Thompson then headed into a television studio to repeat his words of mayoral "support" for the multitude of home viewers and to lament the fact that Miller didn't reply to his communiqué and its seven recommendations. Most of those proposals - making gun crime a priority, lobbying Ottawa for tougher sentencing and better border controls - sound very much like the plan the mayor's office was already moving on with little fanfare.
"Our city's hard-won reputation for safety is under attack," raged Thompson, whom Miller appointed to the community safety panel headed by Chief Justice Roy McMurtry last year."The people of Toronto are concerned [that the city] needs leadership on this issue now."

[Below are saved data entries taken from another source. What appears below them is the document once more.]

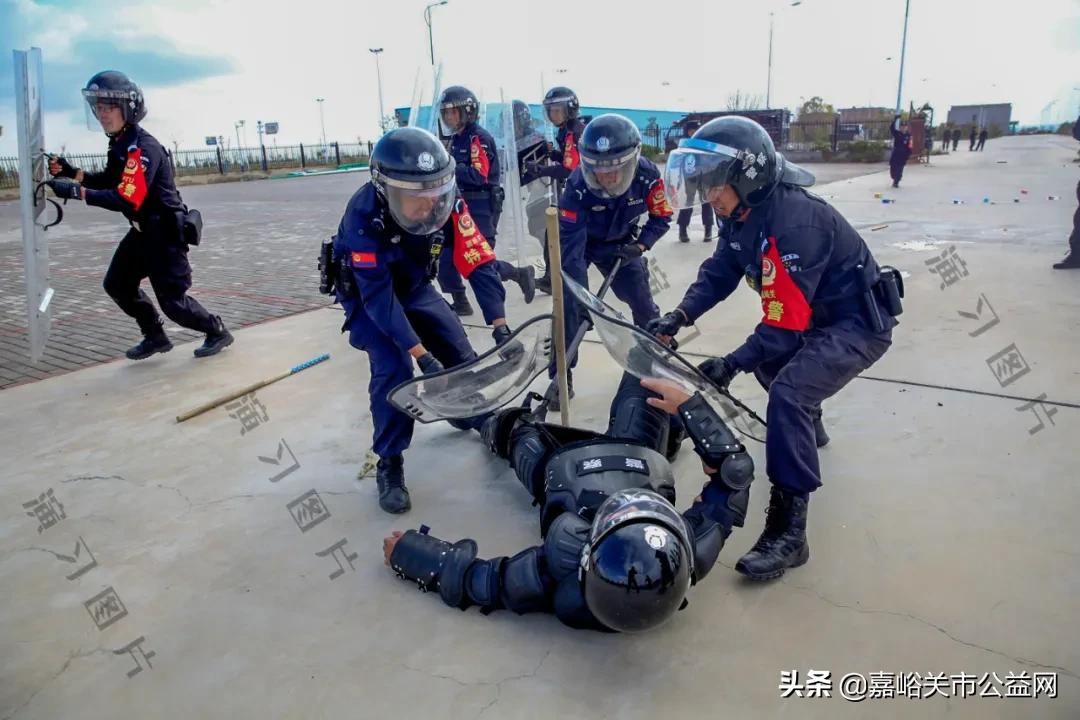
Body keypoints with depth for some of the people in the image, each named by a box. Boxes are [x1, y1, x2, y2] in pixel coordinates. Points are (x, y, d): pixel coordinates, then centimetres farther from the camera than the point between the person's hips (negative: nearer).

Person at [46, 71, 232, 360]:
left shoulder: (143, 147, -24)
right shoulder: (119, 142, 7)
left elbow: (127, 200, -32)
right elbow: (108, 182, 17)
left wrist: (76, 191, -35)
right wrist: (70, 172, 2)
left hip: (166, 233, -10)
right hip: (143, 230, 10)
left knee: (173, 302, -4)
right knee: (117, 285, 14)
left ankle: (217, 332, 18)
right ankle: (156, 337, 26)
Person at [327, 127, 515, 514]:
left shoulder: (448, 202, -26)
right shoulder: (364, 215, -37)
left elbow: (478, 262, -26)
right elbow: (378, 296, -37)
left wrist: (500, 326, -35)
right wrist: (420, 354, -42)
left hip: (413, 285, 4)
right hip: (365, 292, -4)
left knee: (459, 350, 2)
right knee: (393, 368, -22)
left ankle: (472, 417, 32)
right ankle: (389, 463, -8)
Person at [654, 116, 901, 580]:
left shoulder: (792, 222, -31)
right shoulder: (745, 215, -2)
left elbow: (785, 324, -32)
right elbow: (719, 272, 1)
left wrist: (731, 364, -28)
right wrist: (679, 316, -14)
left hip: (858, 324, -10)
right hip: (821, 317, 10)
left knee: (788, 394, -28)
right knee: (766, 359, 28)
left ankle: (788, 530, -21)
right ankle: (809, 430, 55)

Few people familiar with Thompson are surprised by musings that he has mayoral aspirations.
"It certainly doesn't come as a surprise to hear his name mentioned," says one former colleague. "He started plotting the path of his political career the day he started working for [former city councillor and current Liberal MPP Lorenzo] Berardinetti. He was schmoozing from the word go."
Indeed, sources say Thompson's self-promotional antics back then created considerable tension in Berardinetti's office and played a role in the former councillor giving his personal endorsement to one of Thompson's opponents in the last municipal election.
"Michael is the definition of ambition," says someone familiar with the scene. "No one who has watched him operate expects him to be satisfied with a councillor's role for very long. He's definitely got his sights set on bigger things."
Ashton says the mayor left himself open to attack by taking too long to reassure the public that his office was doing everything in its power to combat the firearms crisis.
"If Miller's not there, he creates a vacuum," he says. And right now Thompson's taking every opportunity to fill it.